Kaluga’s Economic Development department says the automotive sector now accounts for 30% of the region’s industrial manufacturing and 10% of its tax revenues.
The importance of Kaluga, situated around 100 miles south west of Moscow, can be gauged by the significant automotive cluster which has sprung up and is now home to PCMA Rus, Volvo and Volkswagen, as well as numerous suppliers.
“This cluster provides us with 30% of our industrial manufacturing and a lot of jobs created in car parts [as well as] OEM manufacturing [and] 10% tax revenue,” said Kaluga Minister of Economic Development, Dmitry Razumovsky at the recent Russian Automotive Forum organised by Adam Smith Conferences in Moscow. “Our strategy was created in 2010 and is extended to 2030.

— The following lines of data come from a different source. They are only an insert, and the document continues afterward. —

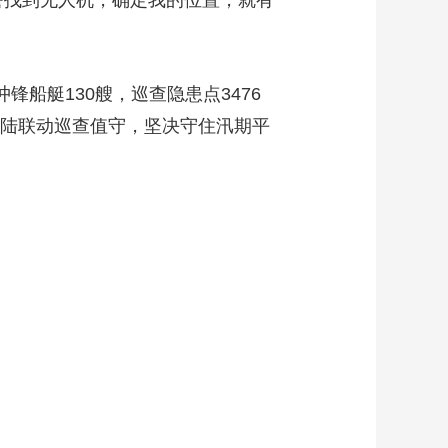
警找到无人机，确定我的位置，就有
锋船艇130艘，巡查隐患点3476
水陆联动巡查值守，坚决守住汛期平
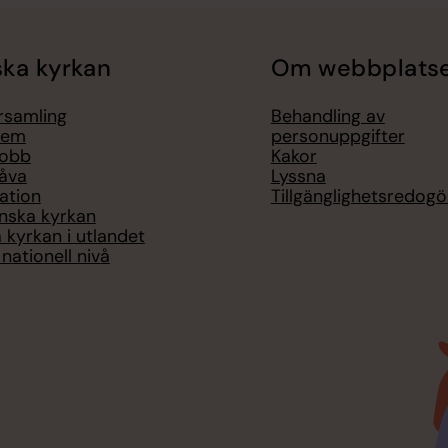
ka kyrkan
Om webbplats
örsamling
Behandling av
lem
personuppgifter
jobb
Kakor
åva
Lyssna
ation
Tillgänglighetsredogö
nska kyrkan
 kyrkan i utlandet
nationell nivå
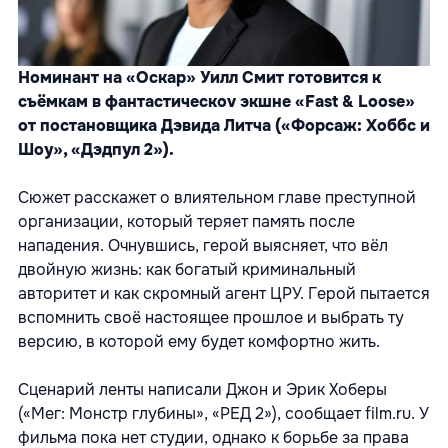
Номинант на «Оскар» Уилл Смит готовится к
съёмкам в фантастическоv экшне «Fast & Loose»
от постановщика Дэвида Литча («Форсаж: Хоббс и
Шоу», «Дэдпул 2»).
Сюжет расскажет о влиятельном главе преступной
организации, который теряет память после
нападения. Очнувшись, герой выясняет, что вёл
двойную жизнь: как богатый криминальный
авторитет и как скромный агент ЦРУ. Герой пытается
вспомнить своё настоящее прошлое и выбрать ту
версию, в которой ему будет комфортно жить.
Сценарий ленты написали Джон и Эрик Хоберы
(«Мег: Монстр глубины», «РЕД 2»), сообщает
film.ru.
У
фильма пока нет студии, однако к борьбе за права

“All new companies are allocated in 12 industrial parks of 7,500ha [and] we see this strategy for the moment pays good benefits. For the car cluster, this was one of the first strategic clusters we started to develop. It was not by chance we chose car plants – experience and time shows we were not mistaken. We have three manufacturers; PCMA Rus, Volvo and Volkswagen, as well as 27 car component manufacturers [and] RSUB63bn (US$1.1bn) of tax revenue [from 2007-2016].
“The car industry over-performed – one of the key events in 2016 was the 1m cars of Volkswagen. On average we have a 40% localisation rate, although certain models, for example the VW Polo, two-thirds of the car is produced in Russia. Peugeot and Citroen – the key agreement was creating plastics – most of the plastics would be manufactured here.”
The Minister added a priority was that of import substitution – an important plank of Russia’s attempts to ramp up the availability and quality of parts made domestically – although he conceded some material such as aggregates could not be sourced locally.
“Another driver is demand,” said Razumovsky. “We have to support demand with all means possible. That is why we support the Federal Centre using the reduced loan rate [and] credit rate offered to suppliers.
“Ideas expressed about targeted support of car sales in the wake of different programmes – such projects have to be supported. There are a number of difficulties [however] related to using the Special Investment Contract [tax incentive]. This is especially applicable to enterprises which invested heavily.”
Kaluga has a long association with technology and manufacturing, being the home of Konstantin Tsiolkovsky – founder of the Russian space programme.
There is still an image of the first Soviet Sputnik or satellite on the flag and coat of arms of Kaluga, while the city has the largest museum in Russia dedicated to space.